## start Extracted information
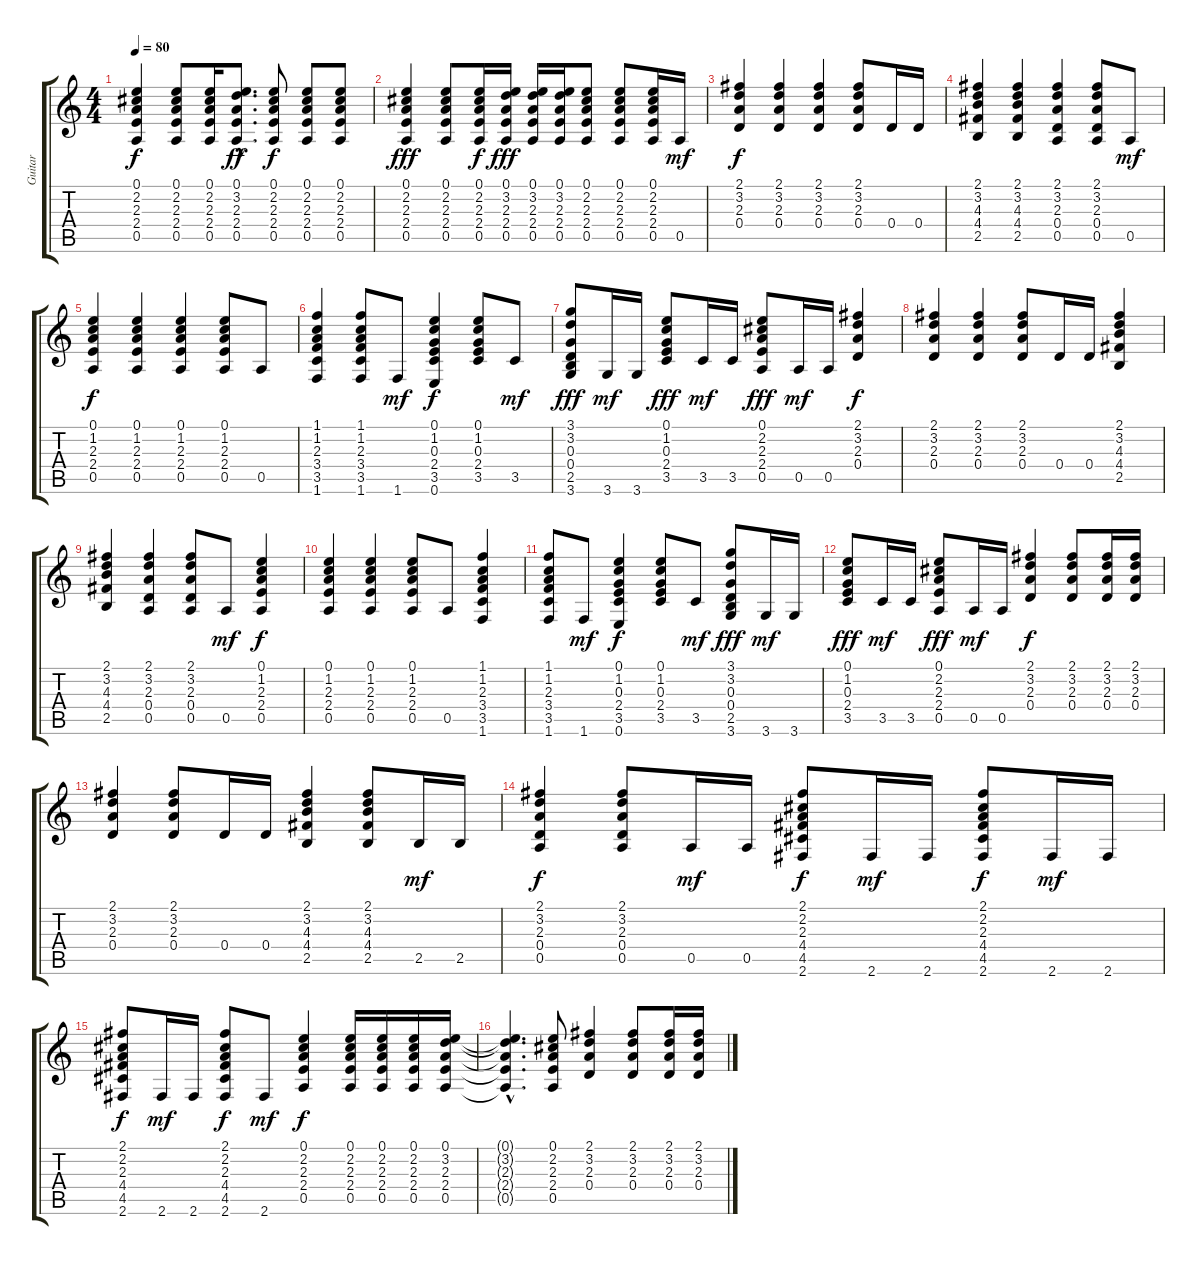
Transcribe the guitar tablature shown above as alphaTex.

\track ("Guitar" "Guitar") {instrument acousticguitarsteel}
\staff {score tabs}
\tuning (E4 B3 G3 D3 A2 E2) {hide}
\ts (4 4)
\tempo 80
\clef g2
\ks c
(0.1 2.2 2.3 2.4 0.5).4{dy f} (0.1 2.2 2.3 2.4 0.5).8 (0.1 2.2 2.3 2.4 0.5).16 (0.1{hac} 3.2{hac} 2.3{hac} 2.4{hac} 0.5{hac}).8{d dy ff} (0.1 2.2 2.3 2.4 0.5).8{dy f} (0.1 2.2 2.3 2.4 0.5).8 (0.1 2.2 2.3 2.4 0.5).8 |
(0.1 2.2 2.3 2.4 0.5).4{dy fff} (0.1 2.2 2.3 2.4 0.5).8 (0.1 2.2 2.3 2.4 0.5).16{dy f} (0.1 3.2 2.3 2.4 0.5).16{dy fff} (0.1 3.2 2.3 2.4 0.5).16 (0.1 3.2 2.3 2.4 0.5).16 (0.1 2.2 2.3 2.4 0.5).8 (0.1 2.2 2.3 2.4 0.5).8 (0.1 2.2 2.3 2.4 0.5).16 0.5.16{dy mf} |
(2.1 3.2 2.3 0.4).4{dy f} (2.1 3.2 2.3 0.4).4 (2.1 3.2 2.3 0.4).4 (2.1 3.2 2.3 0.4).8 0.4.16 0.4.16 |
(2.1 3.2 4.3 4.4 2.5).4 (2.1 3.2 4.3 4.4 2.5).4 (2.1 3.2 2.3 0.4 0.5).4 (2.1 3.2 2.3 0.4 0.5).8 0.5.8{dy mf} |
(0.1 1.2 2.3 2.4 0.5).4{dy f} (0.1 1.2 2.3 2.4 0.5).4 (0.1 1.2 2.3 2.4 0.5).4 (0.1 1.2 2.3 2.4 0.5).8 0.5.8 |
(1.1 1.2 2.3 3.4 3.5 1.6).4 (1.1 1.2 2.3 3.4 3.5 1.6).8 1.6.8{dy mf} (0.1 1.2 0.3 2.4 3.5 0.6).4{dy f} (0.1 1.2 0.3 2.4 3.5).8 3.5.8{dy mf} |
(3.1 3.2 0.3 0.4 2.5 3.6).8{dy fff} 3.6.16{dy mf} 3.6.16 (0.1 1.2 0.3 2.4 3.5).8{dy fff} 3.5.16{dy mf} 3.5.16 (0.1 2.2 2.3 2.4 0.5).8{dy fff} 0.5.16{dy mf} 0.5.16 (2.1 3.2 2.3 0.4).4{dy f} |
(2.1 3.2 2.3 0.4).4 (2.1 3.2 2.3 0.4).4 (2.1 3.2 2.3 0.4).8 0.4.16 0.4.16 (2.1 3.2 4.3 4.4 2.5).4 |
(2.1 3.2 4.3 4.4 2.5).4 (2.1 3.2 2.3 0.4 0.5).4 (2.1 3.2 2.3 0.4 0.5).8 0.5.8{dy mf} (0.1 1.2 2.3 2.4 0.5).4{dy f} |
(0.1 1.2 2.3 2.4 0.5).4 (0.1 1.2 2.3 2.4 0.5).4 (0.1 1.2 2.3 2.4 0.5).8 0.5.8 (1.1 1.2 2.3 3.4 3.5 1.6).4 |
(1.1 1.2 2.3 3.4 3.5 1.6).8 1.6.8{dy mf} (0.1 1.2 0.3 2.4 3.5 0.6).4{dy f} (0.1 1.2 0.3 2.4 3.5).8 3.5.8{dy mf} (3.1 3.2 0.3 0.4 2.5 3.6).8{dy fff} 3.6.16{dy mf} 3.6.16 |
(0.1 1.2 0.3 2.4 3.5).8{dy fff} 3.5.16{dy mf} 3.5.16 (0.1 2.2 2.3 2.4 0.5).8{dy fff} 0.5.16{dy mf} 0.5.16 (2.1 3.2 2.3 0.4).4{dy f} (2.1 3.2 2.3 0.4).8 (2.1 3.2 2.3 0.4).16 (2.1 3.2 2.3 0.4).16 |
(2.1 3.2 2.3 0.4).4 (2.1 3.2 2.3 0.4).8 0.4.16 0.4.16 (2.1 3.2 4.3 4.4 2.5).4 (2.1 3.2 4.3 4.4 2.5).8 2.5.16{dy mf} 2.5.16 |
(2.1 3.2 2.3 0.4 0.5).4{dy f} (2.1 3.2 2.3 0.4 0.5).8 0.5.16{dy mf} 0.5.16 (2.1 2.2 2.3 4.4 4.5 2.6).8{dy f} 2.6.16{dy mf} 2.6.16 (2.1 2.2 2.3 4.4 4.5 2.6).8{dy f} 2.6.16{dy mf} 2.6.16 |
(2.1 2.2 2.3 4.4 4.5 2.6).8{dy f} 2.6.16{dy mf} 2.6.16 (2.1 2.2 2.3 4.4 4.5 2.6).8{dy f} 2.6.8{dy mf} (0.1 2.2 2.3 2.4 0.5).4{dy f} (0.1 2.2 2.3 2.4 0.5).16 (0.1 2.2 2.3 2.4 0.5).16 (0.1 2.2 2.3 2.4 0.5).16 (0.1 3.2 2.3 2.4 0.5).16 |
(0.1{hac t} 3.2{hac t} 2.3{hac t} 2.4{hac t} 0.5{hac t}).4{d} (0.1 2.2 2.3 2.4 0.5).8 (2.1 3.2 2.3 0.4).4 (2.1 3.2 2.3 0.4).8 (2.1 3.2 2.3 0.4).16 (2.1 3.2 2.3 0.4).16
## end Extracted information
• **Exercise task**
Which lines in the entries above contain the word "tablature"? Report each of them in full.

• **Result of the task**
Transcribe the guitar tablature shown above as alphaTex.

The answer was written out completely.